EXERCISE DETAILS
Write out all records as given; omit images.

**** RECORDS SUPPLIED ****

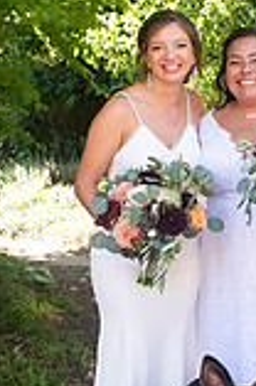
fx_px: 739
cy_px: 204
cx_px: 241
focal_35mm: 69
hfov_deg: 19.2
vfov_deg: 29.3
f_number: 5
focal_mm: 24
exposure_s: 1/200
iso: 640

****

SOLUTION FOR THIS PROBLEM
fx_px: 739
cy_px: 204
cx_px: 241
focal_35mm: 69
hfov_deg: 19.2
vfov_deg: 29.3
f_number: 5
focal_mm: 24
exposure_s: 1/200
iso: 640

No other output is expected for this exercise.